Il furto si è consumato in pochissimi minuti. I malviventi hanno tagliato i cavi dei registratori di cassa e li hanno prelevati. Immagini delle telecamere interne, rimaste funzionanti, mostrano due persone agili, scattanti e veloci. Si vede il ragazzo che, con una mossa fulminea, dopo aver reciso i cavi, preleva i registratori e li affida alla complice, mentre entrambi sembrano muoversi con estrema rapidità, controllando reciprocamente la situazione. Il giovane indossa anche un cappellino con visiera, oltre alla mascherina chirurgica, indossata anche dalla ragazza. Per mettere a segno il colpo, i due, molto probabilmente inesperti o alle prime armi, devono aver deciso di fungere da palo ad alternanza, per coprirsi le spalle a vicenda. I due registratori sono stati prelevati in punti diversi, uno nella serra e l’altro dal bancone del punto vendita. Le registrazioni consentono inoltre di ascoltare nitidamente le voci dei due, che si richiamano, spronandosi con un concitato “Via, via!”. La famiglia Occhi-Granella ha già presentato denuncia ai carabinieri di Tresignana, i quali hanno effettuato i primi rilievi e recuperato anche alcune impronte. Sembra che i ladri non indossassero guanti, elemento che potrebbe rivelarsi utile alle indagini. Altri elementi utili potrebbero arrivare dagli occhi elettronici dislocati tra strade comunali e provinciali.

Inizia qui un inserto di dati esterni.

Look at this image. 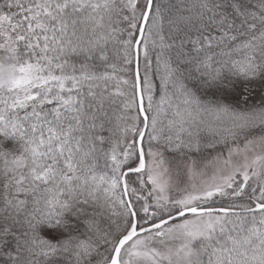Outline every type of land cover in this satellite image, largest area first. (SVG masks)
Instances as JSON below:
<instances>
[{
	"label": "snow or ice",
	"instance_id": "1",
	"mask_svg": "<svg viewBox=\"0 0 264 264\" xmlns=\"http://www.w3.org/2000/svg\"><path fill=\"white\" fill-rule=\"evenodd\" d=\"M0 264H264V0H0Z\"/></svg>",
	"mask_w": 264,
	"mask_h": 264
}]
</instances>
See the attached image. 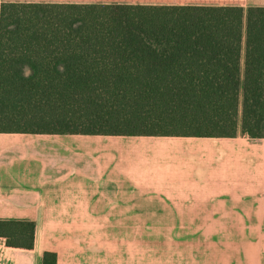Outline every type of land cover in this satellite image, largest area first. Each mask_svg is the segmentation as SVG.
I'll use <instances>...</instances> for the list:
<instances>
[{"label": "trees", "instance_id": "obj_1", "mask_svg": "<svg viewBox=\"0 0 264 264\" xmlns=\"http://www.w3.org/2000/svg\"><path fill=\"white\" fill-rule=\"evenodd\" d=\"M0 133L264 138V6L0 0Z\"/></svg>", "mask_w": 264, "mask_h": 264}, {"label": "crops", "instance_id": "obj_2", "mask_svg": "<svg viewBox=\"0 0 264 264\" xmlns=\"http://www.w3.org/2000/svg\"><path fill=\"white\" fill-rule=\"evenodd\" d=\"M0 220L36 223L34 249L6 246L0 264H43L45 251L57 264H264V138L0 133Z\"/></svg>", "mask_w": 264, "mask_h": 264}, {"label": "rangeland", "instance_id": "obj_3", "mask_svg": "<svg viewBox=\"0 0 264 264\" xmlns=\"http://www.w3.org/2000/svg\"><path fill=\"white\" fill-rule=\"evenodd\" d=\"M29 72V70H27V73ZM148 223H150V225H147L146 224V231L148 230H152L151 228H147V227H154L152 223V221H149ZM154 238H157V237H154ZM145 260H146V263H151L152 260H153V236H148L146 235L145 237Z\"/></svg>", "mask_w": 264, "mask_h": 264}, {"label": "built area", "instance_id": "obj_4", "mask_svg": "<svg viewBox=\"0 0 264 264\" xmlns=\"http://www.w3.org/2000/svg\"><path fill=\"white\" fill-rule=\"evenodd\" d=\"M5 247H6V241L3 237H0V259Z\"/></svg>", "mask_w": 264, "mask_h": 264}]
</instances>
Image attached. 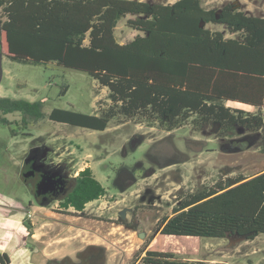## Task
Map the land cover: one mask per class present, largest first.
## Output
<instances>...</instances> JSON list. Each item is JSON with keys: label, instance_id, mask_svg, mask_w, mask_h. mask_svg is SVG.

Non è ancora stata completata la conta della refurtiva, ma secondo i titolari dell’azienda agricola, il danno economico potrebbe essere circoscritto al fondo cassa. «Per fortuna ormai tutti pagano con il Pos - osserva Morena Granella -. Resta però l’inquietudine per le modalità e, soprattutto, per l’orario scelto. Ci lascia perplessi il fatto che abbiano agito proprio a ridosso dell’apertura al pubblico, sapendo che in azienda c’è sempre qualcuno», osserva la donna. Gli investigatori dovranno ora ricostruire i movimenti dei due giovani. Non si esclude che abbiano effettuato un sopralluogo nei giorni precedenti o che si siano confusi tra i clienti del punto vendita, per osservare abitudini, accessi e disposizione delle casse.
Morena Granella, con i genitori, porta avanti la gestione di un’azienda agricola storica sul territorio, avviata dai suoi nonni. La volontà di rendere pubblica la disavventura patita si giustifica con il proposito di mettere in guardia i colleghi, a prestare più attenzione.